Espresso: Robust Concept Filtering in Text-to-Image Models
Anudeep Das, Vasisht Duddu, Rui Zhang, N. Asokan
TL;DR
Espresso tackles the triple challenge of eliminating unacceptable concepts in diffusion-based text-to-image models while preserving utility and resisting adversarial prompts. It does so by a CLIP-based filtering approach that simultaneously considers distances to both unacceptable and acceptable concept embeddings, restricting adversaries to directions that are harder to exploit. The method is augmented with targeted fine-tuning to recover any utility loss, and it is empirically shown to outperform prior fine-tuning CRTs and filtering methods in effectiveness and robustness across multiple concept groups. A first-certified robustness exploration provides theoretical and empirical bounds on the encoder-space perturbations the filter can tolerate, while practical implications suggest Espresso offers a robust, adaptable solution for real-world T2I safety.

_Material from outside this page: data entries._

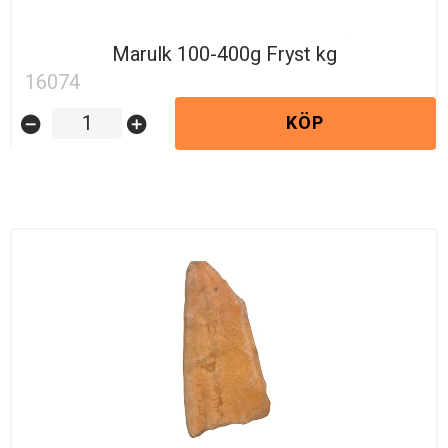
Marulk 100-400g Fryst kg
16074
KÖP
remove_circle
add_circle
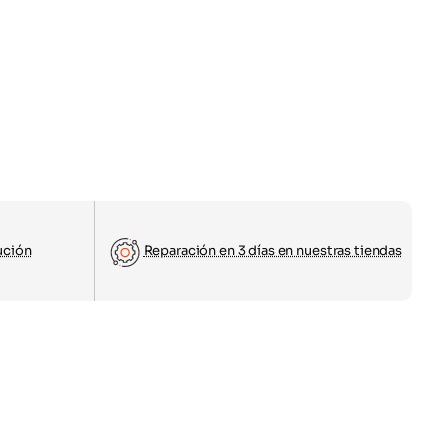
ución
Reparación en 3 días en nuestras tiendas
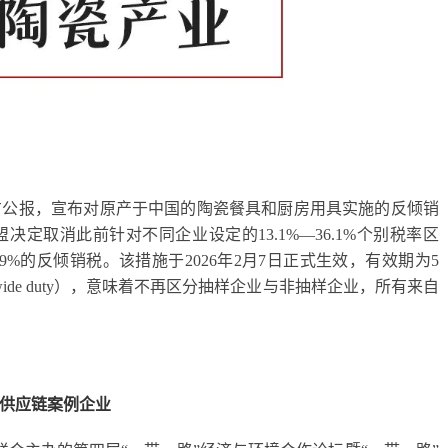
官方公报，宣布对原产于中国的陶瓷餐具和厨房用具实施的反倾销
定取消此前针对不同企业设定的13.1%—36.1%个别税率区
%的反倾销税。该措施于2026年2月7日正式生效，有效期为5
-wide duty），意味着不再区分抽样企业与非抽样企业，所有来自
色供应链案例企业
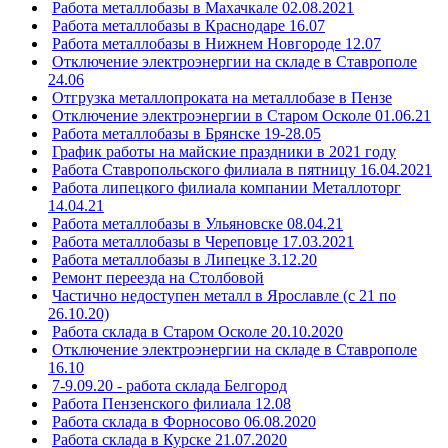
Работа металлобазы в Махачкале 02.08.2021
Работа металлобазы в Краснодаре 16.07
Работа металлобазы в Нижнем Новгороде 12.07
Отключение электроэнергии на складе в Ставрополе
24.06
Отгрузка металлопроката на металлобазе в Пензе
Отключение электроэнергии в Старом Осколе 01.06.21
Работа металлобазы в Брянске 19-28.05
График работы на майские праздники в 2021 году
Работа Ставропольского филиала в пятницу 16.04.2021
Работа липецкого филиала компании Металлоторг
14.04.21
Работа металлобазы в Ульяновске 08.04.21
Работа металлобазы в Череповце 17.03.2021
Работа металлобазы в Липецке 3.12.20
Ремонт переезда на Столбовой
Частично недоступен металл в Ярославле (с 21 по
26.10.20)
Работа склада в Старом Осколе 20.10.2020
Отключение электроэнергии на складе в Ставрополе
16.10
7-9.09.20 - работа склада Белгород
Работа Пензенского филиала 12.08
Работа склада в Форносово 06.08.2020
Работа склада в Курске 21.07.2020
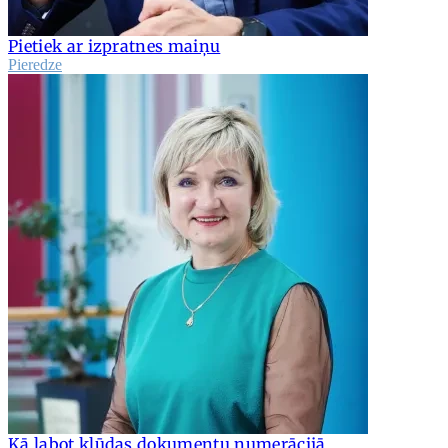
Pietiek ar izpratnes maiņu
Pieredze
Kā labot kļūdas dokumentu numerācijā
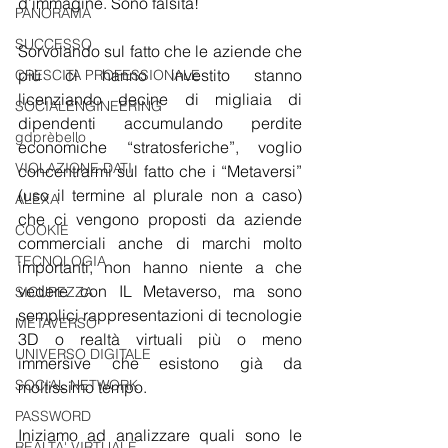
d’immagine. Sono falsità!
PANORAMA
SUCCESSO
Sorvolando sul fatto che le aziende che 
più ci hanno investito stanno 
CRESCITA PROFESSIONALE
licenziando decine di migliaia di 
SOCIALENGINEERING
dipendenti accumulando perdite 
gdprèbello
economiche “stratosferiche”, voglio 
VIOLAZIONE DATI
concentrarmi sul fatto che i “Metaversi” 
(uso il termine al plurale non a caso) 
ALEXA
che ci vengono proposti da aziende 
COOKIE
commerciali anche di marchi molto 
TECNOLOGIA
importanti, non hanno niente a che 
vedere con IL Metaverso, ma sono 
SICUREZZA
semplici rappresentazioni di tecnologie 
METAVERSO
3D o realtà virtuali più o meno 
UNIVERSO DIGITALE
immersive che esistono già da 
SOCIAL NETWORK
moltissimo tempo.
PASSWORD
Iniziamo ad analizzare quali sono le 
REALTA' VIRTUALE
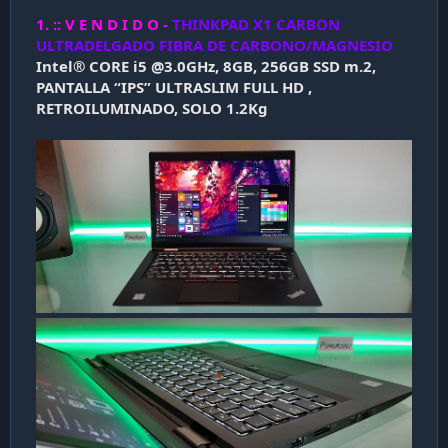
c
1. :: V E N D I D O -
THINKPAD X1 CARBON
a
ULTRADELGADO FIBRA DE CARBONO/MAGNESIO
c
Intel® CORE i5 @3.0GHz, 8GB, 256GB SSD m.2,
i
PANTALLA “IPS” ULTRASLIM FULL HD ,
ó
n
RETROILUMINADO, SOLO 1.2Kg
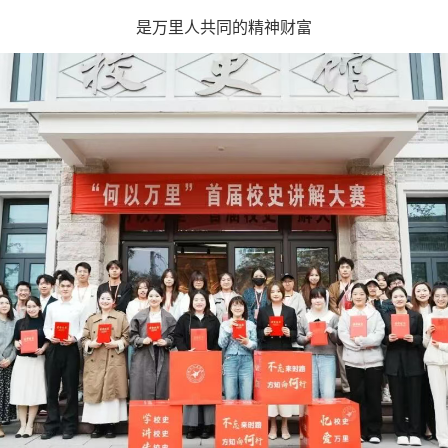
是万里人共同的精神财富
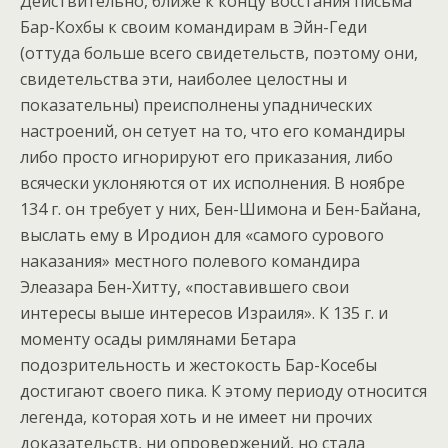
Действительно, ближе к концу восстания письма
Бар-Кохбы к своим командирам в Эйн-Геди
(оттуда больше всего свидетельств, поэтому они,
свидетельства эти, наиболее целостны и
показательны) преисполнены упаднических
настроений, он сетует на то, что его командиры
либо просто игнорируют его приказания, либо
всячески уклоняются от их исполнения. В ноябре
134 г. он требует у них, Бен-Шимона и Бен-Байана,
выслать ему в Иродион для «самого сурового
наказания» местного полевого командира
Элеазара Бен-Хитту, «поставившего свои
интересы выше интересов Израиля». К 135 г. и
моменту осады римлянами Бетара
подозрительность и жестокость Бар-Косебы
достигают своего пика. К этому периоду относится
легенда, которая хоть и не имеет ни прочих
доказательств, ни опровержений, но стала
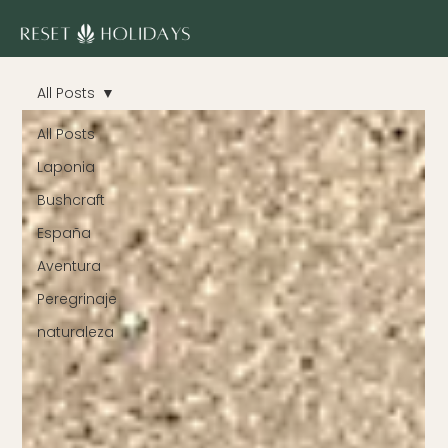
All Posts
All Posts
Laponia
Bushcraft
España
Aventura
Peregrinaje
naturaleza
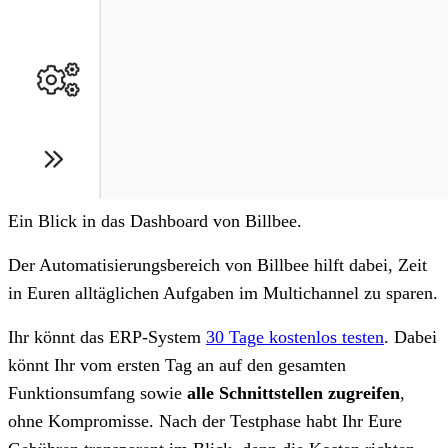
Ein Blick in das Dashboard von Billbee.
Der Automatisierungsbereich von Billbee hilft dabei, Zeit
in Euren alltäglichen Aufgaben im Multichannel zu sparen.
Ihr könnt das ERP-System
30 Tage kostenlos testen
. Dabei
könnt Ihr vom ersten Tag an auf den gesamten
Funktionsumfang sowie
alle Schnittstellen zugreifen
,
ohne Kompromisse. Nach der Testphase habt Ihr Eure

Overall, Espresso demonstrates a favorable trade-off among reducing unacceptable content, maintaining quality on acceptable content, and resisting evasion strategies, with broad applicability to various T2I models and content domains.
Abstract
Diffusion based text-to-image models are trained on large datasets scraped from the Internet, potentially containing unacceptable concepts (e.g., copyright-infringing or unsafe). We need concept removal techniques (CRTs) which are i) effective in preventing the generation of images with unacceptable concepts, ii) utility-preserving on acceptable concepts, and, iii) robust against evasion with adversarial prompts. No prior CRT satisfies all these requirements simultaneously. We introduce Espresso, the first robust concept filter based on Contrastive Language-Image Pre-Training (CLIP). We identify unacceptable concepts by using the distance between the embedding of a generated image to the text embeddings of both unacceptable and acceptable concepts. This lets us fine-tune for robustness by separating the text embeddings of unacceptable and acceptable concepts while preserving utility. We present a pipeline to evaluate various CRTs to show that Espresso is more effective and robust than prior CRTs, while retaining utility.